6. The ratio of this case quoted by the learned Counsel for the appellant has no relevance to the appeal which is before us. In this case the allegation of sinking of vessel has neither been reported nor investigated by police or any news paper report has appeared in this regard. Hence the relevant facts in these two cases are not comparable.

7. The learned Counsel for the appellant also quoted the decision of our Commission reported in the NCR on Consumer in Oriental Insurance Co. Ltd. v. Suresh Arjun Karande. In this case:

It has held that though a Surveyor was appointed by the Insurance Company and a report had been made to the company by him which is part of the record, we find that the entire approach made by the f Surveyor was totally wrong. The Surveyor should have ascertained what was the value in the market of a second hand (used) vehicle of the particular make and model as on the date when the accident took place. This will be quite different from the value of different parts put together. The Surveyor's report is thus of absolutely no assistance to us.

8. The ratio of this case is not applicable to the case on hand as the facts and circumstances of the case are entirely different.

9. On the following issue this Commission by its order dated 26.8.2005 sought the opinion of the Insurance Regulatory and Development Authority "whether under the Insurance Act apart from Surveyor and Assessor, any investigator could be appointed; and if so, what shall be the value of the report of the investigator".

10. The IRDA while giving a detailed opinion has quoted an extract of the following judgment of the Supreme Court:

That the Hon'ble Supreme Court, recently, in National Insurance Co. Ltd., v. Harjeet Rice Mills, III (2005) CPJ 6 (SC), has emphatically held that Section 64 UM of the Insurance Act, 1938 cannot stand in the way of the insurer in establishing (by engaging a private investigator) that the claim was a fraud on the insurer or that it was a case deliberately causing loss so as to lay the foundation for an insurance claim.

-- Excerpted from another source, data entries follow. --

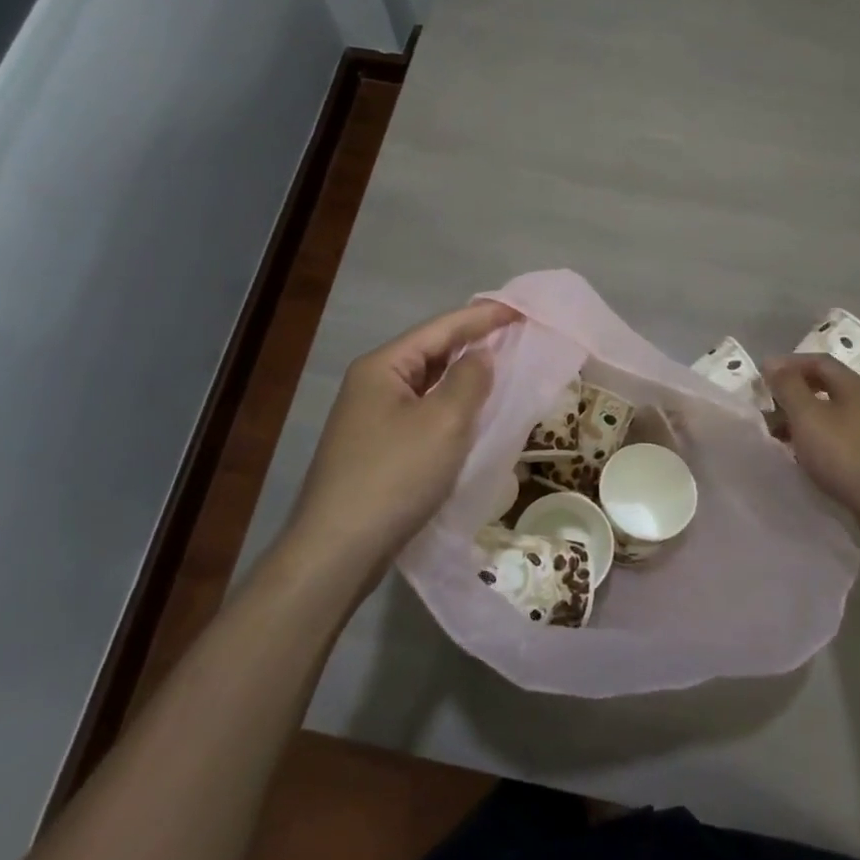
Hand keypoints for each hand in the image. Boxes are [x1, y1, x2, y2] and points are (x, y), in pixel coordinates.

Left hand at [289, 300, 519, 565]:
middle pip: (431, 353)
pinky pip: (422, 415)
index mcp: (382, 367)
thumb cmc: (395, 476)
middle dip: (473, 344)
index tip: (520, 309)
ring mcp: (371, 419)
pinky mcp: (377, 450)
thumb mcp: (443, 422)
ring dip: (463, 378)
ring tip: (503, 370)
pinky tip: (472, 416)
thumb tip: (480, 355)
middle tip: (517, 336)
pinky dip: (450, 408)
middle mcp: (372, 385)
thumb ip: (469, 380)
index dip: (483, 317)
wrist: (338, 550)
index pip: (440, 328)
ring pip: (427, 386)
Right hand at [764, 354, 859, 534]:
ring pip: (829, 412)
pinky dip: (815, 436)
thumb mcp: (808, 416)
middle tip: (768, 405)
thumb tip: (772, 363)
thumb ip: (788, 386)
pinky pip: (837, 434)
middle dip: (793, 392)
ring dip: (801, 417)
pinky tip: (802, 453)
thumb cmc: (844, 454)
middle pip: (824, 385)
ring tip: (778, 433)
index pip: (818, 361)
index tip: (763, 376)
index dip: (788, 364)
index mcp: (853, 385)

Some of the important issues raised by the investigator are as follows:

The said boat was insured with the answering respondent for the first time on 19.12.1989 for a period of three months and thereafter it was further renewed for three months on 19.3.1990 and the sinking took place within ten days of the second quarter of the policy. The complainant defaulted to the Bank and to the Port Trust on a regular basis. The said boat conducted fishing operations all through at Vishakhapatnam until 31.1.1990. The fishing operations were shifted to Byravapalem thereafter. This was quite unnatural as it is an admitted case of the insured that the business is looked after by her husband who is an employee of SAIL at Vishakhapatnam working as Crane Helper in the Equipment Section. It would not have been possible for the husband of the insured to have managed the business outside Vishakhapatnam being employed there. The reasons for shifting the fishing operations can only be to manipulate the sinking and to fabricate evidence which otherwise would have been difficult at Vishakhapatnam. The driver of the insured boat and that of the rescue boat were not produced before the investigator. The statement of the driver of the insured boat and the driver of the rescue boat had many contradictions. The anonymous letter dated 6.2.1990 received by the Branch Office, Kakinada was specific and the facts appeared realistic as the boat in fact allegedly sank on 27.3.1990. The informer had specific knowledge about the plans hatched by the insured for sinking of the boat as the particular given in the letter totally matched with the facts of the case. Thus, it can very well be said that it was not an accident but was a premeditated and predetermined plan.

11. In view of the above analysis we have all the reasons to doubt the veracity of the complaint of the complainant that the vessel had sunk at Byravapalem. Accordingly, the appeal is dismissed. There shall be no order as to costs.